中小企業の社員育成と組織づくりを支援~ファクター・コンサルティング(幸本陽平事務所)

ビジネスや社員育成に役立つ情報をお届けします。原則火・金曜更新

営業は「説明」してはいけない

先日、ある店頭で商品のメガネを見ていたときのこと。

私が店頭を見始めると、店員さんが話しかけてきました。

「お客様、このフレームは~で、通常○万円が当店だと○万円なんですよ。他にもブランド○○は○○円、ブランド××は××円、そしてこちらは…」

こんな体験はあなたにもあるのではないでしょうか。

この段階では、私はメガネを見始めたばかりです。

どの程度興味があるのか、たとえば

・すでに買う気がある

・買うことを検討していて詳しく聞きたい

・なんとなく覗いてみただけ

...以上のどの状態か、店員さんは把握していたでしょうか?

もちろんしていません。そして「お客様だ、お得感を説明してアピールしなきゃ」となってしまったのです。

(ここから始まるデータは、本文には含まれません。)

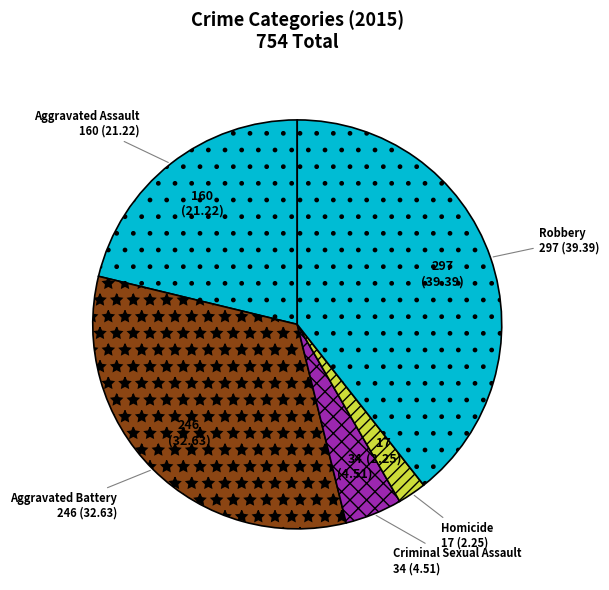

Does Robbery represent more than half of the total?

No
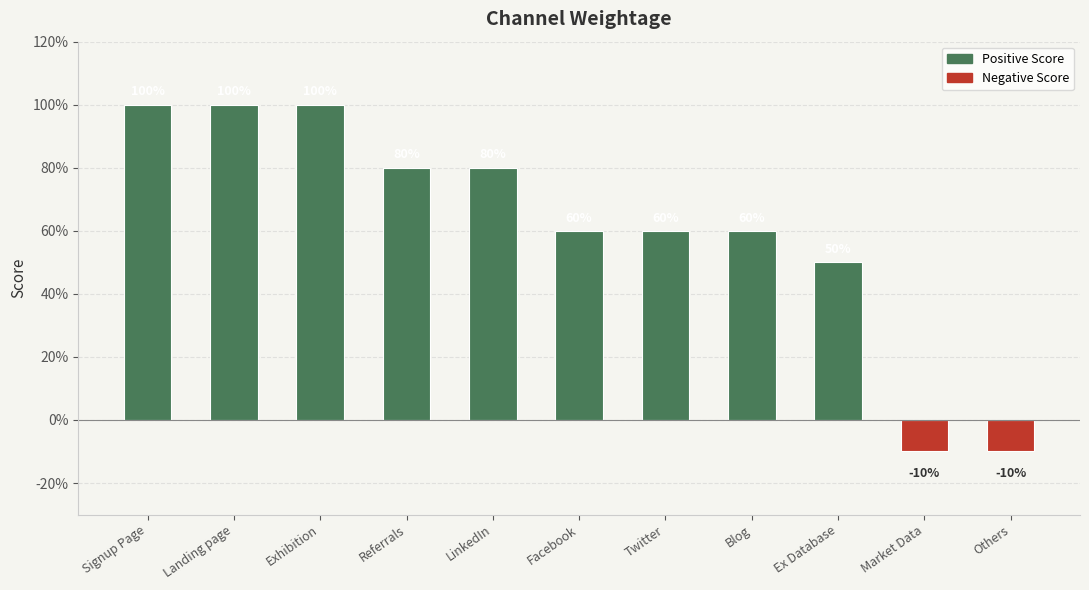

Does the chart contain any negative values?

Yes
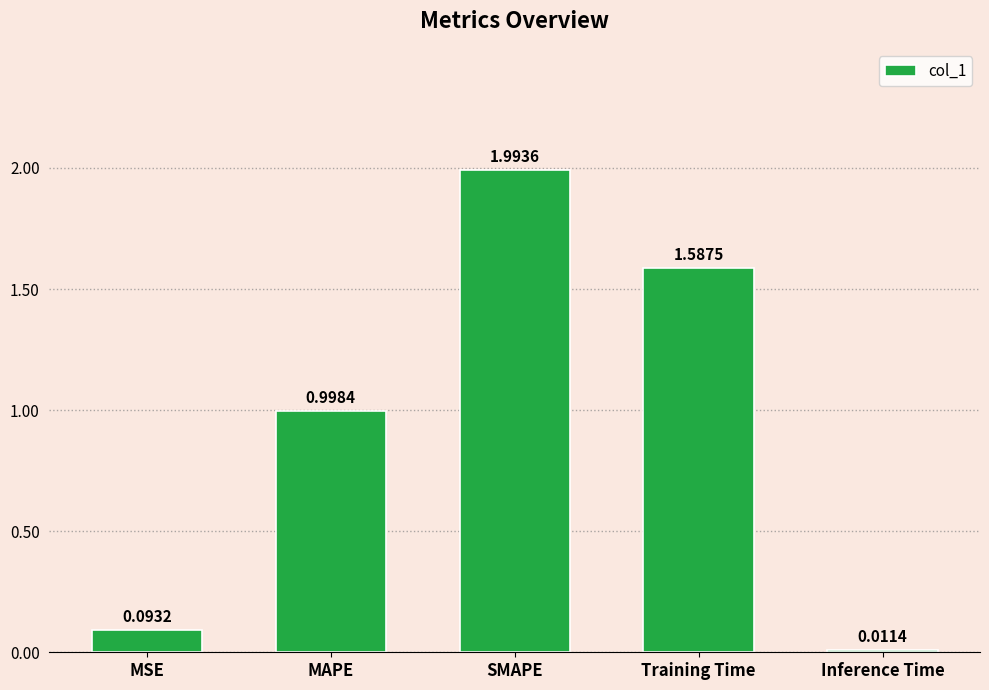

What is the label of the 4th bar from the left?

Training Time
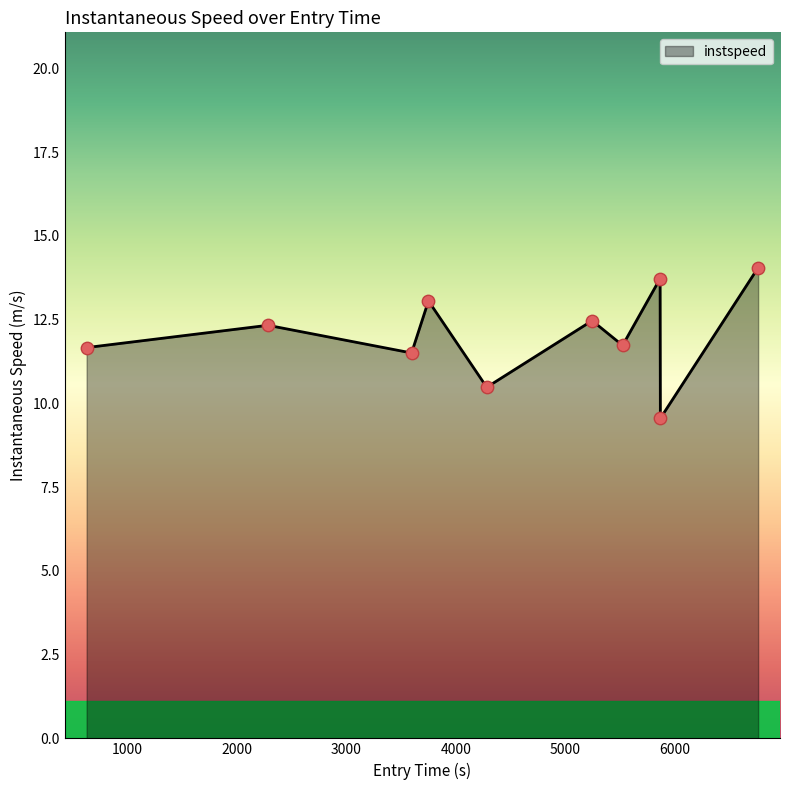

What is the difference between the maximum and minimum values?

4.5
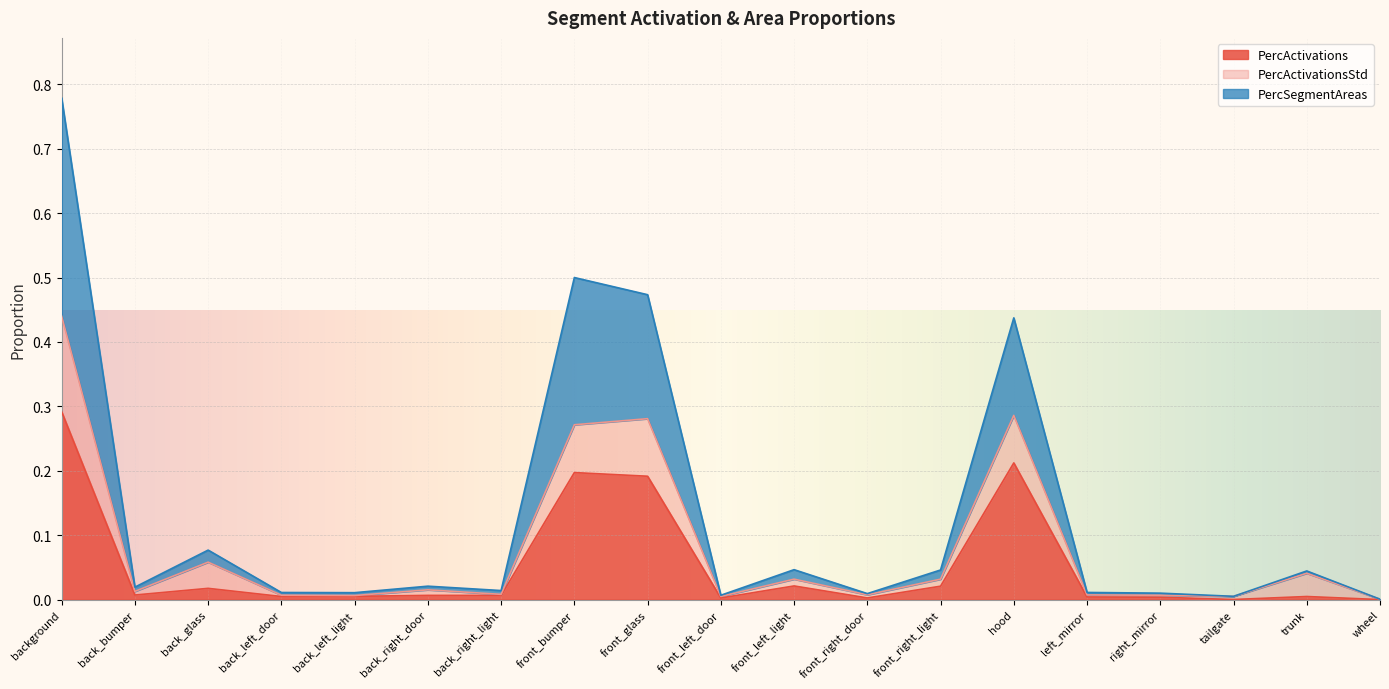

What are all the series names shown in the legend?

PercActivations, PercActivationsStd, PercSegmentAreas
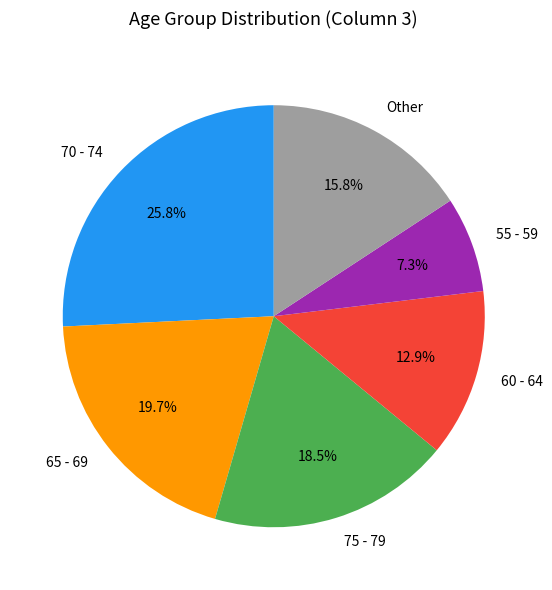

How many segments does this pie chart have?

6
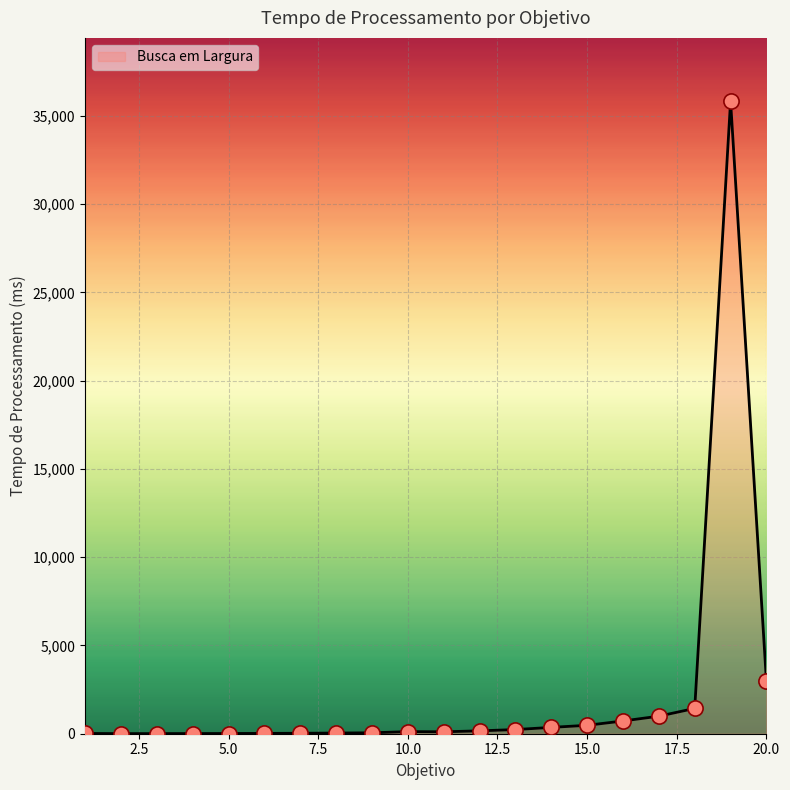

What is the maximum value shown in the chart?

35837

営業で重要なのは、まずそもそも「聞いてもらえる状態を作る」ことです。

簡単に「共感」と言ってもいいでしょう。

通常、買い手側は「押し売りされたらどうしよう」「高いのを買わされないようにしないと」という警戒感があります。

そこで性能やお得さをアピールしても「いや、だまされないぞ」とガードが固くなるだけです。

営業は、まずは「この人の言うことなら信頼できるな」という共感を得るところから始めましょう。